Eight streets converge at Chatham Square, which is named for the Earl of Chatham, William Pitt. The square has a long, rich, and (in some eras) notorious history, having served as an open-air market and a central point of the historic Bowery and Five Points neighborhoods. It is now part of Manhattan's Chinatown.
The area now called Chatham Square was once a forest
clearing named Warpoes (meaning Small Hill). Fenced off for cattle, it was
granted to twelve freedmen from the West India Company in 1647, and it grew into
an outdoor market trading in horses and housewares during the 18th century.
Around the time of the 1837 depression, the square became a site of working
class entertainment, and by the middle of the 19th century had become an
Old Times Square of sorts, only 10 times seedier .
Flophouses and saloons dominated the square and the neighborhood around it. At
1 Chatham Square (or 2 Mott Street), where a 1977 office building now stands,
Moses Baker (in the 19th century) based his Five Points gambling operations,
private lotteries Baker dubbed the policy business.

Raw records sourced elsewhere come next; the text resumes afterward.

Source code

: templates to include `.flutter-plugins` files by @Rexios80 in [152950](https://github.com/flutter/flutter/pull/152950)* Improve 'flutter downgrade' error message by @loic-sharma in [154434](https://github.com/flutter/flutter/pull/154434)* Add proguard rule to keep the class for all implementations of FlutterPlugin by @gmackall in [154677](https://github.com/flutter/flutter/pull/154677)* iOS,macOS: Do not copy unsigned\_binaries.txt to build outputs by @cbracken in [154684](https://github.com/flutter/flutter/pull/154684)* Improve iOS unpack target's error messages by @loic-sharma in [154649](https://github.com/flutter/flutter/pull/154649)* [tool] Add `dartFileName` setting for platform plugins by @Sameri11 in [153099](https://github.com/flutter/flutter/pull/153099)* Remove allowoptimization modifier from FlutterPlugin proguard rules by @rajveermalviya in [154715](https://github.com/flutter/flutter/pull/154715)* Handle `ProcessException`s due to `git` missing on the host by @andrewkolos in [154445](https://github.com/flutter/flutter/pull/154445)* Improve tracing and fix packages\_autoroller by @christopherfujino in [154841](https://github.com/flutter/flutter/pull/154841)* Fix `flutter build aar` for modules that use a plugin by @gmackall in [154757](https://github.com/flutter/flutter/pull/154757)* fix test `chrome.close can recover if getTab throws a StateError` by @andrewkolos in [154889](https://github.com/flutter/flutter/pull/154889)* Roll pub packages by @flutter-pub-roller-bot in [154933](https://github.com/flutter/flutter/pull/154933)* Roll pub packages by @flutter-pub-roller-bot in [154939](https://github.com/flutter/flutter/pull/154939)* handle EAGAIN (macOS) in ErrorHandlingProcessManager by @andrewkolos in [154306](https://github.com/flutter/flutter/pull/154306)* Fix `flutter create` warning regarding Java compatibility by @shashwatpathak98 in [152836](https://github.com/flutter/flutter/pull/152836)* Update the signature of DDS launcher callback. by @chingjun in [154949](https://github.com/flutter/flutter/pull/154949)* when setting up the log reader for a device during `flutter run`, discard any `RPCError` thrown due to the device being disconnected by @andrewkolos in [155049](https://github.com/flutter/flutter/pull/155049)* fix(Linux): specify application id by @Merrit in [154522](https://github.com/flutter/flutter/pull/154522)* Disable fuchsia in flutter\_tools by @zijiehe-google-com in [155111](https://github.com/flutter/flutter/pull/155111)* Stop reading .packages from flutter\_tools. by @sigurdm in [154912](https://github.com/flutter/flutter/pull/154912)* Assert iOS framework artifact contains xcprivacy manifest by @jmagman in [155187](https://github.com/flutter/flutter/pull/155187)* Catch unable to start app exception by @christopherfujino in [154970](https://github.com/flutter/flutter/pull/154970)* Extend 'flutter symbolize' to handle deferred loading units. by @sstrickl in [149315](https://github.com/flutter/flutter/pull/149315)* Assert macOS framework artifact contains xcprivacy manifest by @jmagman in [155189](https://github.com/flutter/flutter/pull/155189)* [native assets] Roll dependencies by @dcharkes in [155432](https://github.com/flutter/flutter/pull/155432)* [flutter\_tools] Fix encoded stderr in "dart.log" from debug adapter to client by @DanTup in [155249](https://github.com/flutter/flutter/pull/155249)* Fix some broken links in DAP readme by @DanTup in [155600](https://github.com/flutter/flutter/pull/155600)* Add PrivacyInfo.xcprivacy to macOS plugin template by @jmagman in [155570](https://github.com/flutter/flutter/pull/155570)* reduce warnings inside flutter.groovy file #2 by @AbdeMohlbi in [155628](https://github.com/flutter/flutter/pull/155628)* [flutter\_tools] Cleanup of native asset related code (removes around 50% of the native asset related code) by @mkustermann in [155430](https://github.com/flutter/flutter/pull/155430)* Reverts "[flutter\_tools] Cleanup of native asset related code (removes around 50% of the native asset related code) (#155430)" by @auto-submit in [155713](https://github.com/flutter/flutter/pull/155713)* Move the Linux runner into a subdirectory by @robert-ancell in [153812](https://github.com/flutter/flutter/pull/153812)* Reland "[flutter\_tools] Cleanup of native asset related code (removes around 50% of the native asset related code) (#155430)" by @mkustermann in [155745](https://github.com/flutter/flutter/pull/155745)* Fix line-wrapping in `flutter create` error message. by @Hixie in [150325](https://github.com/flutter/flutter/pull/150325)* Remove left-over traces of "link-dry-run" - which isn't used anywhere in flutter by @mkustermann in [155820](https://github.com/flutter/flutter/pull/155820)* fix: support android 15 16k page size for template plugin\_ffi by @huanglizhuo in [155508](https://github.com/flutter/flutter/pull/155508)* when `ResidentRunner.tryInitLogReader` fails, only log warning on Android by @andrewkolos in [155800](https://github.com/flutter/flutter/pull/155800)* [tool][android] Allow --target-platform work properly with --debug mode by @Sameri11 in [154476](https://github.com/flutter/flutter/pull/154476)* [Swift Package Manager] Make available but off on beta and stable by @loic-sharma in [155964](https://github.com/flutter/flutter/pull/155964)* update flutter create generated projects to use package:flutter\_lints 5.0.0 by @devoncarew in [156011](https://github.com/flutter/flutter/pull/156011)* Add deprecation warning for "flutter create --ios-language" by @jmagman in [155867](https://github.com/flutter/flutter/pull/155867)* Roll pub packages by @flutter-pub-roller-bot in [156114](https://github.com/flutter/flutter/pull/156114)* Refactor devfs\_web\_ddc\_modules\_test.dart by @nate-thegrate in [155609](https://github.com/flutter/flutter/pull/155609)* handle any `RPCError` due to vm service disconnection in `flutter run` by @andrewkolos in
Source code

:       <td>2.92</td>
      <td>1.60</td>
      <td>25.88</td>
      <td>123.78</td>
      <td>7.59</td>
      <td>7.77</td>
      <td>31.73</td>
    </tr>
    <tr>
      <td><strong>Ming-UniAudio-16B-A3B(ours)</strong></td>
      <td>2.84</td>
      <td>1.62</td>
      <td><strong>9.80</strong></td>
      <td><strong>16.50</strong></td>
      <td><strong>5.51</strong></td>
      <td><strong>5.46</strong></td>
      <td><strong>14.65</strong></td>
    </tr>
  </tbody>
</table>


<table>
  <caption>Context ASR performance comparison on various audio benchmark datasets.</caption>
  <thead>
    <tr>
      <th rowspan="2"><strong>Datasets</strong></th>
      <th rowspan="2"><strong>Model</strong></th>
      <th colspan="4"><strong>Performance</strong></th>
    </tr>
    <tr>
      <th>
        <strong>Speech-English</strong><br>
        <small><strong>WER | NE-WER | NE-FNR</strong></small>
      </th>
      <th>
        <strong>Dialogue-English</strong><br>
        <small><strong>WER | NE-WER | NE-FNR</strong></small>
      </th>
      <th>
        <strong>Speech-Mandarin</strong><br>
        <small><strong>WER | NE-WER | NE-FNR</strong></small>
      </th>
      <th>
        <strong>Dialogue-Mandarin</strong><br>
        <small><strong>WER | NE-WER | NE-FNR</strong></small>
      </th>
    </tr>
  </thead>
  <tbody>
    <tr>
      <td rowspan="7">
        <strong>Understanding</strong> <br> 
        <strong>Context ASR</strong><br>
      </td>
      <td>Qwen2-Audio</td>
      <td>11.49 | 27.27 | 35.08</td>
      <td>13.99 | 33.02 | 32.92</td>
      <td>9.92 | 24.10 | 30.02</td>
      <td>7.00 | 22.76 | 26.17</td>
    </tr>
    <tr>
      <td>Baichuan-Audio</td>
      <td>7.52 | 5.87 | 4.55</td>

In 1872, former Hong Kong merchant Wo Kee opened a general
goods store on Mott Street (one of the many streets leading into Chatham
Square), establishing the beginning of Manhattan's Chinatown. Also in the 1870s,
Chatham Square Crossing was a busy exchange on the New York rapid transit
system; passengers had to transfer at the square to switch between the 2nd and
3rd Street El lines.
At 5 Chatham Square, in 1899, the first American tattoo
parlor opened after a barber named Samuel F. O'Reilly created a mechanical tattoo
needle based on Thomas Edison's electric engraving pen. In the same year, a
branch of the New York Free Circulating Library opened at Chatham Square,
replaced in 1903 by the Chatham Square Library (part of the New York Public
Library) using funds from Andrew Carnegie's 1901 gift to the city. The new
library was designed by the McKim, Mead, and White architectural firm, and had
a circulating Chinese language collection as early as 1911. The Chatham Square
Library was remodeled in 2001, but the woodwork and windows on the first floor
are original, and the lower level boasts a Chinese Heritage Collection.